=== PROBLEM DESCRIPTION ===
All lines from the one containing "Figure 1: (a)" to the end of the entries below must be output exactly, and no other lines.

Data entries
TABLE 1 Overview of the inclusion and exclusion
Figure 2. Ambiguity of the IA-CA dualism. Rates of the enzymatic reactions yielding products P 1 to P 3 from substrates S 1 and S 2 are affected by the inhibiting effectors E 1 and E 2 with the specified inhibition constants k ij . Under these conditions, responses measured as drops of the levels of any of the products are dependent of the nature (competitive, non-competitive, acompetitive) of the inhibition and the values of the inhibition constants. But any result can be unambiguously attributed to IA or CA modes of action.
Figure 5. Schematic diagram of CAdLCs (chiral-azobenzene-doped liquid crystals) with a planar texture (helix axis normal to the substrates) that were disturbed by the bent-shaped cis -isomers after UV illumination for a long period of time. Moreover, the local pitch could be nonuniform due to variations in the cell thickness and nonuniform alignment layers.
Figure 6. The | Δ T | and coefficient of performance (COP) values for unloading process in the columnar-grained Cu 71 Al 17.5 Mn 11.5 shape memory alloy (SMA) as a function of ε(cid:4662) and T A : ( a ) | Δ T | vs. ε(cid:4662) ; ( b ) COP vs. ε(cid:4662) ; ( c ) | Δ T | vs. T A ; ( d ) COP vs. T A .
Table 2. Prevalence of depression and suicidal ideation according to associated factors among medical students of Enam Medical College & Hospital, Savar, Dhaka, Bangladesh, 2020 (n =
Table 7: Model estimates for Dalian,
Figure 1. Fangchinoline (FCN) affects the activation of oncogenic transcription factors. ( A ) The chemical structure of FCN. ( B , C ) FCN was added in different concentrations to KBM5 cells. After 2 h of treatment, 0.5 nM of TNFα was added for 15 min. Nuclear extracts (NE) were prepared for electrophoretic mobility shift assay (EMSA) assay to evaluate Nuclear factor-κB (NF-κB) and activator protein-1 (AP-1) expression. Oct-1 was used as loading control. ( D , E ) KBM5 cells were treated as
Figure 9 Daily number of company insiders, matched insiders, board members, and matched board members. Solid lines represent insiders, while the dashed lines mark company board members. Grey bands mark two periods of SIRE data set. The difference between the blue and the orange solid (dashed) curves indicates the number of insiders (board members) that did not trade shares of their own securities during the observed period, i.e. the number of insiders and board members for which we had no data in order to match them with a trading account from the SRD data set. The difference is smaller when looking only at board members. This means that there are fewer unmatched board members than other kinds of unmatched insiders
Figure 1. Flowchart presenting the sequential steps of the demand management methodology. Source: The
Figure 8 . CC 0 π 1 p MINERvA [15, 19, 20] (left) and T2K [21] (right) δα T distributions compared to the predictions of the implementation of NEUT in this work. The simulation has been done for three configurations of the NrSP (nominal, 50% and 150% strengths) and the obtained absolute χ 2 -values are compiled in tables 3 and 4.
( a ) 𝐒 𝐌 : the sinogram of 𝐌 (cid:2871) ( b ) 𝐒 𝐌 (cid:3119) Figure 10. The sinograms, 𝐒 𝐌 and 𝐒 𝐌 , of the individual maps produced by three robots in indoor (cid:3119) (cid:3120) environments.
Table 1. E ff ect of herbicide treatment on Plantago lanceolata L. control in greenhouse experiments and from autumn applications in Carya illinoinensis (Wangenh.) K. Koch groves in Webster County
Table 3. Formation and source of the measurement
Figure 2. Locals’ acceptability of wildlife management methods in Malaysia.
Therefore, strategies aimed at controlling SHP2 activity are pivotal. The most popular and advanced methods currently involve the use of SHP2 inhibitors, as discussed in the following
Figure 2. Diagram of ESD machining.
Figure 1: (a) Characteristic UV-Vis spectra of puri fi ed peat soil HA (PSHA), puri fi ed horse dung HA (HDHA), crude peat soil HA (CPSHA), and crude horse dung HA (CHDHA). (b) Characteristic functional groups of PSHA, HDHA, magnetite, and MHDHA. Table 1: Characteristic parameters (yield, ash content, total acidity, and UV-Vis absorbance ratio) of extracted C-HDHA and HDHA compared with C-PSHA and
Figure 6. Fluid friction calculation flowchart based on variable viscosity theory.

=== RESPONSE BOX ===
Figure 1: (a) Characteristic UV-Vis spectra of puri fi ed peat soil HA (PSHA), puri fi ed horse dung HA (HDHA), crude peat soil HA (CPSHA), and crude horse dung HA (CHDHA). (b) Characteristic functional groups of PSHA, HDHA, magnetite, and MHDHA. Table 1: Characteristic parameters (yield, ash content, total acidity, and UV-Vis absorbance ratio) of extracted C-HDHA and HDHA compared with C-PSHA and
Figure 6. Fluid friction calculation flowchart based on variable viscosity theory.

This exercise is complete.